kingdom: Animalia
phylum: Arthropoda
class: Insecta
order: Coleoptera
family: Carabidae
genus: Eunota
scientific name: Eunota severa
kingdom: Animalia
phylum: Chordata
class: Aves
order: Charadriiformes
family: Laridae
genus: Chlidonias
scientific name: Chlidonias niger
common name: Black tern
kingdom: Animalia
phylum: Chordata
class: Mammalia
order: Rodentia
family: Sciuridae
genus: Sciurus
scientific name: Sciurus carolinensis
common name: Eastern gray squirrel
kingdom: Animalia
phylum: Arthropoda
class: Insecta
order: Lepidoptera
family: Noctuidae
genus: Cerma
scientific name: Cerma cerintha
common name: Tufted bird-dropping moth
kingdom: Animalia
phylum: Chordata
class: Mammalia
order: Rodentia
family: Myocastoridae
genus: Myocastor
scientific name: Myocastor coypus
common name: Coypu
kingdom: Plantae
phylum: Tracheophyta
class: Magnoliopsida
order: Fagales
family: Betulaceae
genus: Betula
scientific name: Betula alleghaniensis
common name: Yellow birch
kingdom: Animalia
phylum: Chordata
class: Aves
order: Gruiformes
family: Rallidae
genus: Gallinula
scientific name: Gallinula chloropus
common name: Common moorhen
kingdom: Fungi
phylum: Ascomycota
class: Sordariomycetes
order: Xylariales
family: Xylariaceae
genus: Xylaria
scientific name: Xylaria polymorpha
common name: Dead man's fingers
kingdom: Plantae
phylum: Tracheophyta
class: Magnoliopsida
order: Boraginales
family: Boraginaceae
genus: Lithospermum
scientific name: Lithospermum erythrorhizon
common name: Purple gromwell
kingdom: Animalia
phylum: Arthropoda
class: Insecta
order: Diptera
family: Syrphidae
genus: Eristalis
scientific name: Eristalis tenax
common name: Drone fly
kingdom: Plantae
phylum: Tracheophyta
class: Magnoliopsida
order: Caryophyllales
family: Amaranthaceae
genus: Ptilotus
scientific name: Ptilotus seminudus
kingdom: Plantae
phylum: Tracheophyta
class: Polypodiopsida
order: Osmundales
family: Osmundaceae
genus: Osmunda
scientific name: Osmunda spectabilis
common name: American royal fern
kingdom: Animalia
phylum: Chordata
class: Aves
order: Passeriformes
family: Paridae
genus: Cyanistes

▶ YOUR GOAL
Please write out the lines of all the records above again, swapping every "common name" for "vernacular name" and keeping everything else unchanged.

▶ TASK OUTPUT
kingdom: Animalia
phylum: Arthropoda
class: Insecta
order: Coleoptera
family: Carabidae
genus: Eunota
scientific name: Eunota severa
kingdom: Animalia
phylum: Chordata
class: Aves
order: Charadriiformes
family: Laridae
genus: Chlidonias
scientific name: Chlidonias niger
vernacular name: Black tern
kingdom: Animalia
phylum: Chordata
class: Mammalia
order: Rodentia
family: Sciuridae
genus: Sciurus
scientific name: Sciurus carolinensis
vernacular name: Eastern gray squirrel
kingdom: Animalia
phylum: Arthropoda
class: Insecta
order: Lepidoptera
family: Noctuidae
genus: Cerma
scientific name: Cerma cerintha
vernacular name: Tufted bird-dropping moth
kingdom: Animalia
phylum: Chordata
class: Mammalia
order: Rodentia
family: Myocastoridae
genus: Myocastor
scientific name: Myocastor coypus
vernacular name: Coypu
kingdom: Plantae
phylum: Tracheophyta
class: Magnoliopsida
order: Fagales
family: Betulaceae
genus: Betula
scientific name: Betula alleghaniensis
vernacular name: Yellow birch
kingdom: Animalia
phylum: Chordata
class: Aves
order: Gruiformes
family: Rallidae
genus: Gallinula
scientific name: Gallinula chloropus
vernacular name: Common moorhen
kingdom: Fungi
phylum: Ascomycota
class: Sordariomycetes
order: Xylariales
family: Xylariaceae
genus: Xylaria
scientific name: Xylaria polymorpha
vernacular name: Dead man's fingers
kingdom: Plantae
phylum: Tracheophyta
class: Magnoliopsida
order: Boraginales
family: Boraginaceae
genus: Lithospermum
scientific name: Lithospermum erythrorhizon
vernacular name: Purple gromwell
kingdom: Animalia
phylum: Arthropoda
class: Insecta
order: Diptera
family: Syrphidae
genus: Eristalis
scientific name: Eristalis tenax
vernacular name: Drone fly
kingdom: Plantae
phylum: Tracheophyta
class: Magnoliopsida
order: Caryophyllales
family: Amaranthaceae
genus: Ptilotus
scientific name: Ptilotus seminudus
kingdom: Plantae
phylum: Tracheophyta
class: Polypodiopsida
order: Osmundales
family: Osmundaceae
genus: Osmunda
scientific name: Osmunda spectabilis
vernacular name: American royal fern
kingdom: Animalia
phylum: Chordata
class: Aves
order: Passeriformes
family: Paridae
genus: Cyanistes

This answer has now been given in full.